Generate Implementation Plan
Break down the project into phases and features. Map requirements to release versions and identify dependencies between components.
Output: plan/implementation-plan.md
Uses template: utaba/main/guidance/templates/phased-implementation-plan-template.md
Contains phased rollout, feature prioritization, dependencies, and timeline estimates.
Sprint/Increment Phase
Incremental development with continuous review
🎯 Core Principle: Build Small, Then STOP!
The fundamental rule of this phase is to implement small increments and pause for human review. This allows for course correction and ensures the AI doesn't build too much without oversight.
Build a Small Part Then STOP!
Implement one feature or component at a time. Focus on getting something working rather than building everything at once.
✅ Good Increment Examples:
- • Basic user registration form (no validation yet)
- • Simple data model for core entity
- • One API endpoint with happy path
- • Basic component rendering static data
❌ Too Large Examples:
- • Complete user management system
- • Full authentication with all edge cases
- • Entire feature with all business logic
- • Multiple related components at once
Review, Question, Optimise, Iterate
After each increment, stop and review what was built. This is where human judgment and AI capabilities combine for optimal results.
Review Questions:
- • Does this match what we intended?
- • Are there any issues with the approach?
- • What should we adjust before continuing?
- • Does this integrate well with existing code?
- • Are we on track with the overall plan?
When Things Go Wrong: "Reflect"
When implementation doesn't work as expected, pause and analyze what happened. This reflection improves both the current project and future development.
Reflection Process:
Are Our Strategies Working?
Regularly evaluate whether your chosen approaches are delivering the expected results. Be willing to pivot when strategies aren't working.
Strategy Evaluation:
- • Is the architecture scaling as expected?
- • Are our development patterns efficient?
- • Is the chosen technology stack working well?
- • Are we meeting quality and performance goals?
Why Did You Create X When Documentation Said Y?

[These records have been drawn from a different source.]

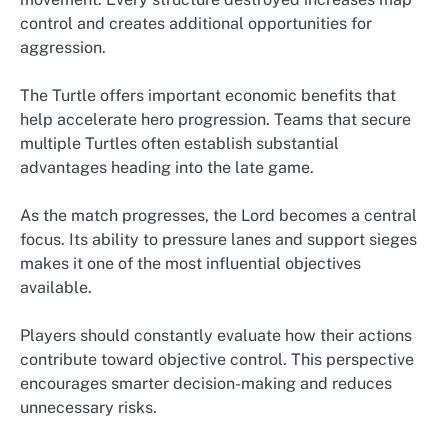
control and creates additional opportunities for
aggression.
The Turtle offers important economic benefits that
help accelerate hero progression. Teams that secure
multiple Turtles often establish substantial
advantages heading into the late game.
As the match progresses, the Lord becomes a central
focus. Its ability to pressure lanes and support sieges
makes it one of the most influential objectives
available.
Players should constantly evaluate how their actions
contribute toward objective control. This perspective
encourages smarter decision-making and reduces
unnecessary risks.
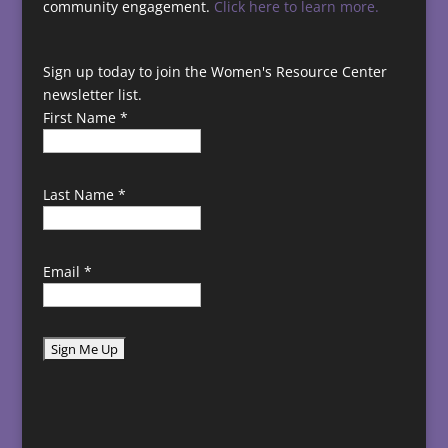
community engagement.
Click here to learn more.
Sign up today to join the Women's Resource Center
newsletter list.
First Name
*
Last Name
*
Email
*
C
o
n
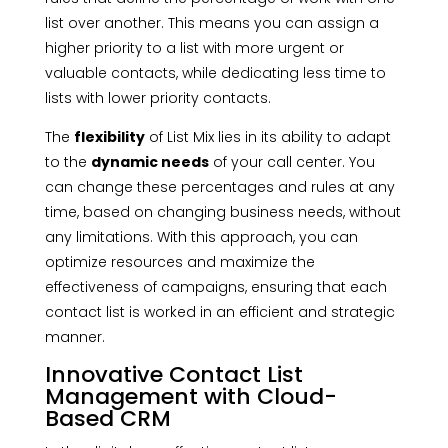
list over another. This means you can assign a
higher priority to a list with more urgent or
valuable contacts, while dedicating less time to
lists with lower priority contacts.
The
flexibility
of List Mix lies in its ability to adapt
to the
dynamic needs
of your call center. You
can change these percentages and rules at any
time, based on changing business needs, without
any limitations. With this approach, you can
optimize resources and maximize the
effectiveness of campaigns, ensuring that each
contact list is worked in an efficient and strategic
manner.
Innovative Contact List
Management with Cloud-
Based CRM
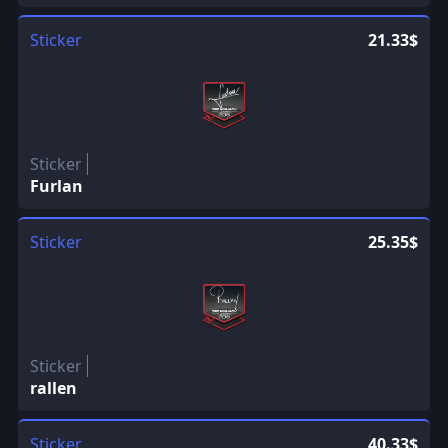
Sticker
21.33$
Sticker
Furlan
Sticker
25.35$
Sticker
rallen
Sticker
40.33$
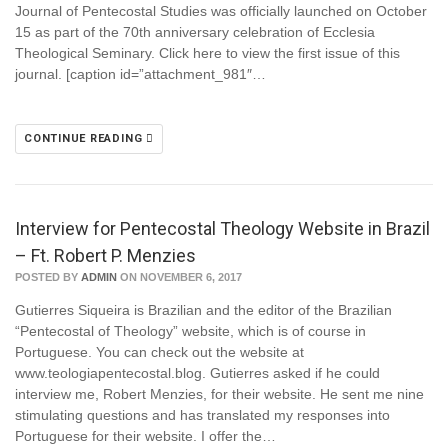
Journal of Pentecostal Studies was officially launched on October
15 as part of the 70th anniversary celebration of Ecclesia
Theological Seminary. Click here to view the first issue of this
journal. [caption id=”attachment_981″…
CONTINUE READING
Interview for Pentecostal Theology Website in Brazil
– Ft. Robert P. Menzies
POSTED BY
ADMIN
ON NOVEMBER 6, 2017
Gutierres Siqueira is Brazilian and the editor of the Brazilian
“Pentecostal of Theology” website, which is of course in
Portuguese. You can check out the website at
www.teologiapentecostal.blog. Gutierres asked if he could
interview me, Robert Menzies, for their website. He sent me nine
stimulating questions and has translated my responses into
Portuguese for their website. I offer the…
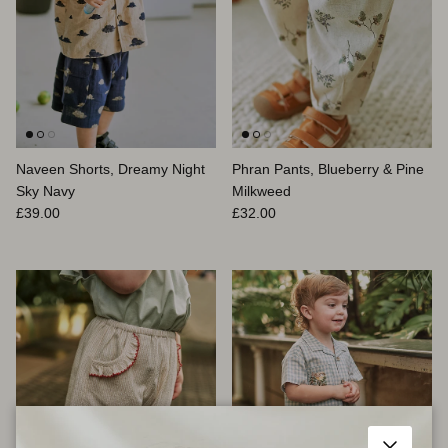
Naveen Shorts, Dreamy Night
Phran Pants, Blueberry & Pine
Sky Navy
Milkweed
Prix habituel
Prix habituel
£39.00
£32.00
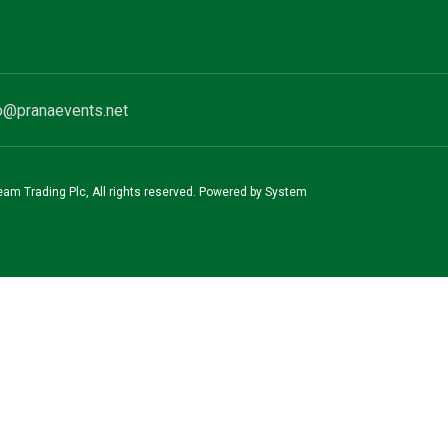
o@pranaevents.net
team Trading Plc, All rights reserved. Powered by System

Address gaps between documentation and implementation. This keeps the AI aligned with the intended approach and improves future development.
Common Alignment Issues:
- • Implementation differs from architectural design
- • Code doesn't follow documented standards
- • Features implemented differently than specified
- • Dependencies or constraints ignored
Optimise the Documentation
Update documentation based on implementation learnings. This creates a feedback loop that improves both current and future projects.
Documentation Updates:
- • Refine architectural decisions based on implementation reality
- • Update standards based on what actually works
- • Adjust specifications based on user feedback
- • Document lessons learned and best practices
Update the Implementation Plan
Keep the implementation plan current based on progress and learnings. The AI should proactively maintain this as a living document.
Plan Updates Include:
- • Mark completed features and components
- • Adjust timeline estimates based on actual progress
- • Update dependencies and prerequisites
- • Reprioritize remaining work based on learnings
🎯 Key Success Factors
📋 Document Everything
Maintain specifications, architecture, standards, and implementation plans throughout the project.
🔄 Small Increments
Build small parts and stop for review. This prevents over-building and enables course correction.
🤝 True Collaboration
Work as peers, not as human-tool. Both parties contribute ideas, questions, and solutions.
📈 Continuous Learning
Reflect on failures, optimize documentation, and improve processes throughout development.
Git Integration
The process integrates with version control for tracking progress and enabling review:
💡 Take Away
This process is designed for small to medium software projects where AI and human work as true peers. The key is small incremental phases with human oversight and keeping context through specifications, plans and technical documents - allowing the unique strengths of both AI speed and human judgment to combine effectively.